Every entry below should appear in the answer exactly as written, apart from the pictures.
*** ENTRIES PROVIDED ***
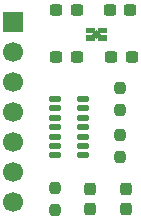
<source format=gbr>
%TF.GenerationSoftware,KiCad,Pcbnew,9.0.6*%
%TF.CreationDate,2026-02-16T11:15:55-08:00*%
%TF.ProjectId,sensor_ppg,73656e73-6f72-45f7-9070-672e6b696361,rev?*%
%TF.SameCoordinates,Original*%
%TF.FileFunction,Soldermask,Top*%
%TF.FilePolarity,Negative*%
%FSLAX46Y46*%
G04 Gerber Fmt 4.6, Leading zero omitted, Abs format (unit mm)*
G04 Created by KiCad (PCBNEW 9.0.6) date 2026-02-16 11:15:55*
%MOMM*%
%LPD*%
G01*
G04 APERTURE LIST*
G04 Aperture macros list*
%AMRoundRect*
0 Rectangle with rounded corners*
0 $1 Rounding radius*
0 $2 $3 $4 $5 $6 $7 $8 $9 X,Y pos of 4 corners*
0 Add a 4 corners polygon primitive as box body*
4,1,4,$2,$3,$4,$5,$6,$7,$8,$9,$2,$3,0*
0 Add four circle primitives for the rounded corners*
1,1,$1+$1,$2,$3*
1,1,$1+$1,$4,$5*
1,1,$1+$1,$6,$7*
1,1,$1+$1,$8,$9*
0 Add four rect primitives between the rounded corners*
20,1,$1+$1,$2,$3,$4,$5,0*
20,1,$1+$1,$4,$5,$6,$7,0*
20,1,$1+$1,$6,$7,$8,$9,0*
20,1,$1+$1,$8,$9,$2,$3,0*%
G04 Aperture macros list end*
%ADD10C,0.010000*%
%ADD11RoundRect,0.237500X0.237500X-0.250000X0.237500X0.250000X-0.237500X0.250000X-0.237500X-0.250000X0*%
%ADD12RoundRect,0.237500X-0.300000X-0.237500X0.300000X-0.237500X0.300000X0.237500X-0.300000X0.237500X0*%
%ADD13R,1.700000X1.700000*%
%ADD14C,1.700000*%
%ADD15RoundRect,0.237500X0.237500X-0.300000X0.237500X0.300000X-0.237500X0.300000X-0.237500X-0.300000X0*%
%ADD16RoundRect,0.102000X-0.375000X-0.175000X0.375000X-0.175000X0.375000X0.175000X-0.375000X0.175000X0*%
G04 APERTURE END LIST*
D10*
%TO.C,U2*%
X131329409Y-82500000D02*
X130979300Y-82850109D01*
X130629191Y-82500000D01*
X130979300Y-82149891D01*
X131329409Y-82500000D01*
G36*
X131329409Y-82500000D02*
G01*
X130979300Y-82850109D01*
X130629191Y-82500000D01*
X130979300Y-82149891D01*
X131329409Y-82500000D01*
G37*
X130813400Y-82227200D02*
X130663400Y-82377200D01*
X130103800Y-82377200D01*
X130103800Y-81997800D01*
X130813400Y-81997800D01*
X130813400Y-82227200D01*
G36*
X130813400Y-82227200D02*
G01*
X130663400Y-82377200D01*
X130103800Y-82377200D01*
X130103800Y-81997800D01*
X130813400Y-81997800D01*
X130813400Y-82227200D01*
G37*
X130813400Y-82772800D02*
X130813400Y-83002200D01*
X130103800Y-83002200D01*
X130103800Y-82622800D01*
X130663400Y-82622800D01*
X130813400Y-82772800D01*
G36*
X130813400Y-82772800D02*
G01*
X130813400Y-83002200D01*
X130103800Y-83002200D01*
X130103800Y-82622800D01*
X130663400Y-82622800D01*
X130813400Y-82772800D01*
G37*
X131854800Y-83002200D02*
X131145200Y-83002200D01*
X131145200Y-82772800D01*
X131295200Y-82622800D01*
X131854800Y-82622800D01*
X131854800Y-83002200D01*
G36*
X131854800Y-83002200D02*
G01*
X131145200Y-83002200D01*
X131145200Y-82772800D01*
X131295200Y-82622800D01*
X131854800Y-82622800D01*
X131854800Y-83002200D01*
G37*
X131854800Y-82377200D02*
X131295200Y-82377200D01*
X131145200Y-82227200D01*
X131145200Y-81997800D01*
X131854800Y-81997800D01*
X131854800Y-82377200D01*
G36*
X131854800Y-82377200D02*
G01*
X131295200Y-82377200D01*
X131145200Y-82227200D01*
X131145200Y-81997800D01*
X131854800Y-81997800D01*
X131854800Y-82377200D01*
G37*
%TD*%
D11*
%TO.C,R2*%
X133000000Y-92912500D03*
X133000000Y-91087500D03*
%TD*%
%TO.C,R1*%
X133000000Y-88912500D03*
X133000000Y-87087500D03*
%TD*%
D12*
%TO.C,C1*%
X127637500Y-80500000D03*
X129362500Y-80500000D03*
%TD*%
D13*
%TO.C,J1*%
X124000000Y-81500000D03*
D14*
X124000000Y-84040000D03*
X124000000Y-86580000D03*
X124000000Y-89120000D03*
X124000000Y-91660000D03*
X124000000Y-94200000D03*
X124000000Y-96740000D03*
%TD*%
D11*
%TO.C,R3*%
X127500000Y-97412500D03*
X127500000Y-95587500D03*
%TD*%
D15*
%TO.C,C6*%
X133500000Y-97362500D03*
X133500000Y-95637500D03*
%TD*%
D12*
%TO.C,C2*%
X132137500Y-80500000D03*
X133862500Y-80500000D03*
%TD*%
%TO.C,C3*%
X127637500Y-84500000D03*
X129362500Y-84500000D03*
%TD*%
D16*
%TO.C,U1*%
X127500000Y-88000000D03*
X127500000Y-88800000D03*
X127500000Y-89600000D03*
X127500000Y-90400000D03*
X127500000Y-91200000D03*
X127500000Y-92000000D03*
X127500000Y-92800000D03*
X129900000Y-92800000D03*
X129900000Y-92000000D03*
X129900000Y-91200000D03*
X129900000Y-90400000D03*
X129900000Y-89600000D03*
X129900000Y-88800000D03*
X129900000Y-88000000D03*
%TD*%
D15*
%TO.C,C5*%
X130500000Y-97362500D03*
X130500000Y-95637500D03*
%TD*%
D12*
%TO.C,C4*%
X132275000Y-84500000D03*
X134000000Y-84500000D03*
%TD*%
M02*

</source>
*** End of ENTRIES PROVIDED ***
-- ANSWER TO THIS PROBLEM --
<source format=gbr>
%TF.GenerationSoftware,KiCad,Pcbnew,9.0.6*%
%TF.CreationDate,2026-02-16T11:15:55-08:00*%
%TF.ProjectId,sensor_ppg,73656e73-6f72-45f7-9070-672e6b696361,rev?*%
%TF.SameCoordinates,Original*%
%TF.FileFunction,Soldermask,Top*%
%TF.FilePolarity,Negative*%
%FSLAX46Y46*%
G04 Gerber Fmt 4.6, Leading zero omitted, Abs format (unit mm)*
G04 Created by KiCad (PCBNEW 9.0.6) date 2026-02-16 11:15:55*
%MOMM*%
%LPD*%
G01*
G04 APERTURE LIST*
G04 Aperture macros list*
%AMRoundRect*
0 Rectangle with rounded corners*
0 $1 Rounding radius*
0 $2 $3 $4 $5 $6 $7 $8 $9 X,Y pos of 4 corners*
0 Add a 4 corners polygon primitive as box body*
4,1,4,$2,$3,$4,$5,$6,$7,$8,$9,$2,$3,0*
0 Add four circle primitives for the rounded corners*
1,1,$1+$1,$2,$3*
1,1,$1+$1,$4,$5*
1,1,$1+$1,$6,$7*
1,1,$1+$1,$8,$9*
0 Add four rect primitives between the rounded corners*
20,1,$1+$1,$2,$3,$4,$5,0*
20,1,$1+$1,$4,$5,$6,$7,0*
20,1,$1+$1,$6,$7,$8,$9,0*
20,1,$1+$1,$8,$9,$2,$3,0*%
G04 Aperture macros list end*
%ADD10C,0.010000*%
%ADD11RoundRect,0.237500X0.237500X-0.250000X0.237500X0.250000X-0.237500X0.250000X-0.237500X-0.250000X0*%
%ADD12RoundRect,0.237500X-0.300000X-0.237500X0.300000X-0.237500X0.300000X0.237500X-0.300000X0.237500X0*%
%ADD13R,1.700000X1.700000*%
%ADD14C,1.700000*%
%ADD15RoundRect,0.237500X0.237500X-0.300000X0.237500X0.300000X-0.237500X0.300000X-0.237500X-0.300000X0*%
%ADD16RoundRect,0.102000X-0.375000X-0.175000X0.375000X-0.175000X0.375000X0.175000X-0.375000X0.175000X0*%
G04 APERTURE END LIST*
D10*
%TO.C,U2*%
X131329409Y-82500000D02*
X130979300Y-82850109D01*
X130629191Y-82500000D01*
X130979300Y-82149891D01*
X131329409Y-82500000D01*
G36*
X131329409Y-82500000D02*
G01*
X130979300Y-82850109D01*
X130629191Y-82500000D01*
X130979300Y-82149891D01*
X131329409Y-82500000D01*
G37*
X130813400Y-82227200D02*
X130663400Y-82377200D01*
X130103800Y-82377200D01*
X130103800Y-81997800D01*
X130813400Y-81997800D01*
X130813400Y-82227200D01*
G36*
X130813400Y-82227200D02*
G01*
X130663400Y-82377200D01*
X130103800Y-82377200D01*
X130103800Y-81997800D01*
X130813400Y-81997800D01*
X130813400Y-82227200D01*
G37*
X130813400Y-82772800D02*
X130813400Y-83002200D01*
X130103800Y-83002200D01*
X130103800Y-82622800D01*
X130663400Y-82622800D01*
X130813400Y-82772800D01*
G36*
X130813400Y-82772800D02*
G01*
X130813400Y-83002200D01*
X130103800Y-83002200D01*
X130103800Y-82622800D01*
X130663400Y-82622800D01*
X130813400Y-82772800D01*
G37*
X131854800Y-83002200D02*
X131145200Y-83002200D01*
X131145200Y-82772800D01*
X131295200Y-82622800D01*
X131854800Y-82622800D01*
X131854800Y-83002200D01*
G36*
X131854800Y-83002200D02*
G01*
X131145200Y-83002200D01*
X131145200Y-82772800D01*
X131295200Y-82622800D01*
X131854800Y-82622800D01*
X131854800Y-83002200D01*
G37*
X131854800Y-82377200D02*
X131295200Y-82377200D01*
X131145200Y-82227200D01*
X131145200Y-81997800D01*
X131854800Y-81997800D01*
X131854800Y-82377200D01*
G36*
X131854800Y-82377200D02*
G01*
X131295200Y-82377200D01*
X131145200Y-82227200D01*
X131145200Y-81997800D01*
X131854800Y-81997800D01*
X131854800Y-82377200D01*
G37*
%TD*%
D11*
%TO.C,R2*%
X133000000Y-92912500D03*
X133000000Y-91087500D03*
%TD*%
%TO.C,R1*%
X133000000Y-88912500D03*
X133000000Y-87087500D03*
%TD*%
D12*
%TO.C,C1*%
X127637500Y-80500000D03*
X129362500Y-80500000D03*
%TD*%
D13*
%TO.C,J1*%
X124000000Y-81500000D03*
D14*
X124000000Y-84040000D03*
X124000000Y-86580000D03*
X124000000Y-89120000D03*
X124000000Y-91660000D03*
X124000000Y-94200000D03*
X124000000Y-96740000D03*
%TD*%
D11*
%TO.C,R3*%
X127500000Y-97412500D03*
X127500000Y-95587500D03*
%TD*%
D15*
%TO.C,C6*%
X133500000Y-97362500D03*
X133500000Y-95637500D03*
%TD*%
D12*
%TO.C,C2*%
X132137500Y-80500000D03*
X133862500Y-80500000D03*
%TD*%
%TO.C,C3*%
X127637500Y-84500000D03*
X129362500Y-84500000D03*
%TD*%
D16*
%TO.C,U1*%
X127500000Y-88000000D03*
X127500000Y-88800000D03*
X127500000Y-89600000D03*
X127500000Y-90400000D03*
X127500000Y-91200000D03*
X127500000Y-92000000D03*
X127500000Y-92800000D03*
X129900000Y-92800000D03*
X129900000Y-92000000D03*
X129900000Y-91200000D03*
X129900000Y-90400000D03*
X129900000Y-89600000D03*
X129900000Y-88800000D03*
X129900000Y-88000000D03*
%TD*%
D15*
%TO.C,C5*%
X130500000Y-97362500D03*
X130500000Y-95637500D03*
%TD*%
D12*
%TO.C,C4*%
X132275000Y-84500000D03*
X134000000Y-84500000D03*
%TD*%
M02*

</source>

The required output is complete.